Physical Examination

Examination is the same for all types of abdominal hernias. Perform exam while the patient is standing and supine. History and physical examination are the best means of diagnosing hernias.

A.Check temperature (if indicated), pulse, respirations, and blood pressure (BP).

B.Inspect:

1.Inspect contour and symmetry of the abdomen for bulges or masses. The bulge may be asymmetric.

2.Inspect irreducible hernias for discoloration, edema, and ascites.

3.Assess:

a.Have the patient perform Valsalva’s maneuver while standing.

b.Have the patient lie supine, lift head from exam table, and then bear down to tense abdomen.

C.Auscultate all quadrants of the abdomen for bowel sounds.

D.Percuss liver, spleen, and abdomen.

E.Palpate:

1.Palpate the entire abdomen for masses, hepatomegaly, and ascites. Umbilical hernias may be

obscured by subcutaneous fat.

2.Palpate the groin.

3.Palpate the hernia to try to gently reduce it.

Diagnostic Tests

A.None is required if the hernia is easily reducible (depending on the type of hernia).

B.Complete blood count (CBC): White blood count (WBC) increased, hematocrit (Hct) increased.

C.Electrolytes: Na+ increased or decreased.

D.Abdominal radiography: Reveals abnormally high levels of gas in bowel.

E.Ultrasonography, if strangulation is suspected.

F.CT scan of the abdomen and pelvis may be indicated.

Differential Diagnoses

A.Abdominal hernia.

B.Diastasis recti.

C.Ascites.

D.Abdominal wall tumor or cyst.

E.Bowel obstruction.

Plan

A.Patient teaching:

1.Discuss the hernia and available options for treatment.

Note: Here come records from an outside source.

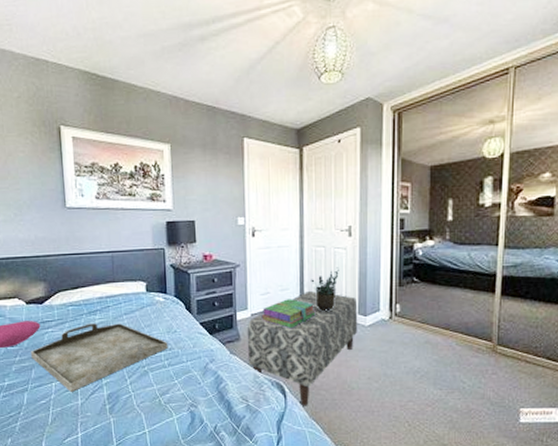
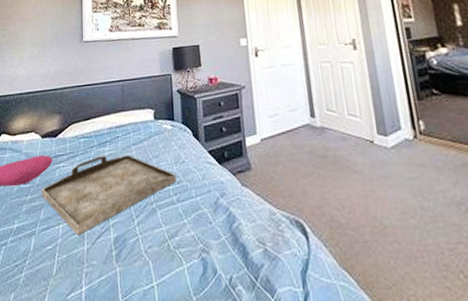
bench: present [247,290,358,406] -> none [258,109,380,251]
stack of books: present [261,299,316,329] -> none [272,120,330,155]
potted plant: present [311,267,339,312] -> none [320,83,350,133]

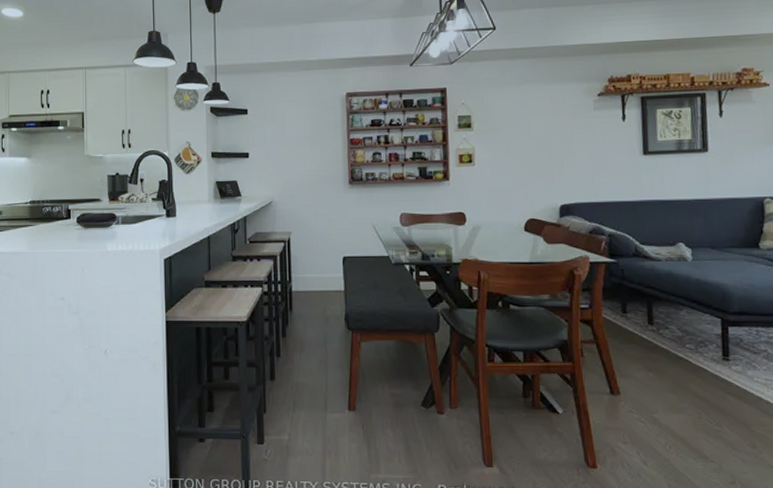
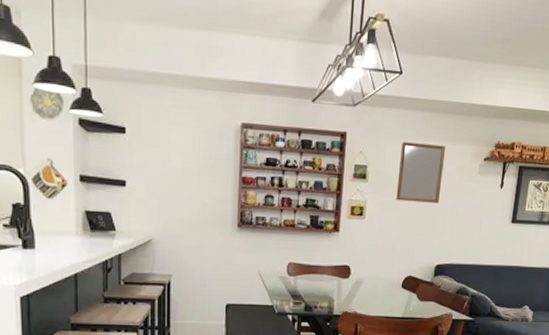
home mirror: none [504,87,554,145] -> present [396,142,446,204]

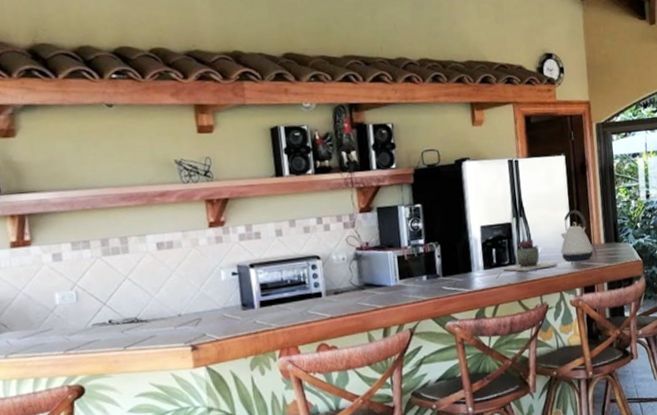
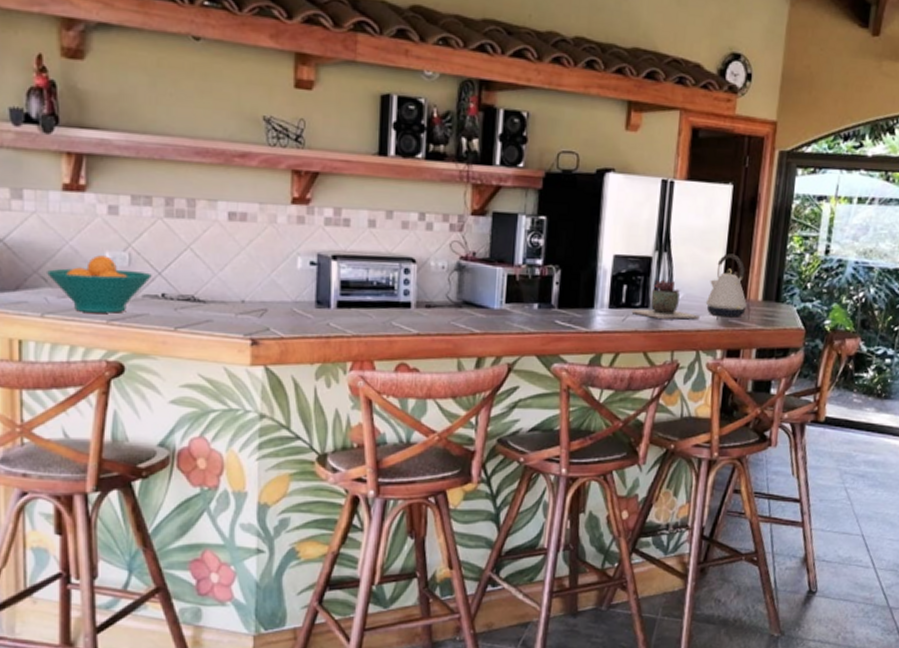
fruit bowl: none [6,296,98,348] -> present [47,255,152,313]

2.Teach the patient signs and symptoms of strangulation.

3.Instruct the patient to refrain from heavy lifting.

4.Advise the patient to wear a support garment.

B.Medical and surgical management:

Reduction should not be attempted if there are signs of inflammation or obstruction. Reduction of a strangulated bowel leads to persistent ischemia or necrosis with no clinical improvement.

1.Try to reduce hernia unless strangulated. See Section II: Procedure for Hernia Reduction (Inguinal/Groin):

a.Easily reducible: Abdominal contents can be easily returned to their original compartment. Allows symptomatic relief.

b.Incarcerated: Cannot be returned to its original compartment. The incarcerated tissue may be bowel, omentum, or other abdominal contents.

c.Strangulated: Surgical emergency—blood supply to the herniated tissue is compromised.

2.Do not try to reduce strangulated hernias because reduction can cause gangrenous bowel to enter peritoneal cavity.

3.A truss fits snugly over a hernia to prevent abdominal contents from entering the hernial sac. It does not cure a hernia and is used only when the patient is not a surgical candidate.

4.Surgery may be done laparoscopically or through an open procedure and by sutured or mesh repair, depending on the age of the person, type and size of the hernia, and the presence of strangulation.

Follow-Up

A.Instruct the patient to call the office if fever or severe pain occurs. Otherwise, no follow-up is required unless for post-operative repair. Postoperative follow-up is with the physician who performed the surgery.

Emergent Issues/Instructions

A.Consult a physician or send the patient to the ED if the patient has abdominal tenderness, discoloration, or edema at the site; fever; or signs of bowel obstruction.

Consultation/Referral

A.A surgical consultation may be warranted.

Individual Considerations

A.Pregnancy:

1.Incisional hernias are more common during pregnancy because of increased intra-abdominal pressure.

2.Bowel obstruction secondary to previous scarring may also be seen and is most common when the uterus emerges from the pelvis early in the second trimester, when the uterus is maximally distended at term, and in the immediate puerperium when the uterus promptly decreases in size.

3.Maternal smoking has been associated with an increase prevalence of omphalocele and gastroschsis.

B.Geriatrics:

1.Because of the anatomic position of the obturator hernia, the presentation is more common as a bowel obstruction than as a protrusion of bowel contents:

a.The geriatric population is more prone to develop electrolyte and acid–base imbalances from obstruction.

2.The geriatric population has a higher rate of ventral hernias attributed to the loss of muscle strength in the anterior abdominal wall and the prevalence of comorbidities that lead to an increased intra-abdominal pressure.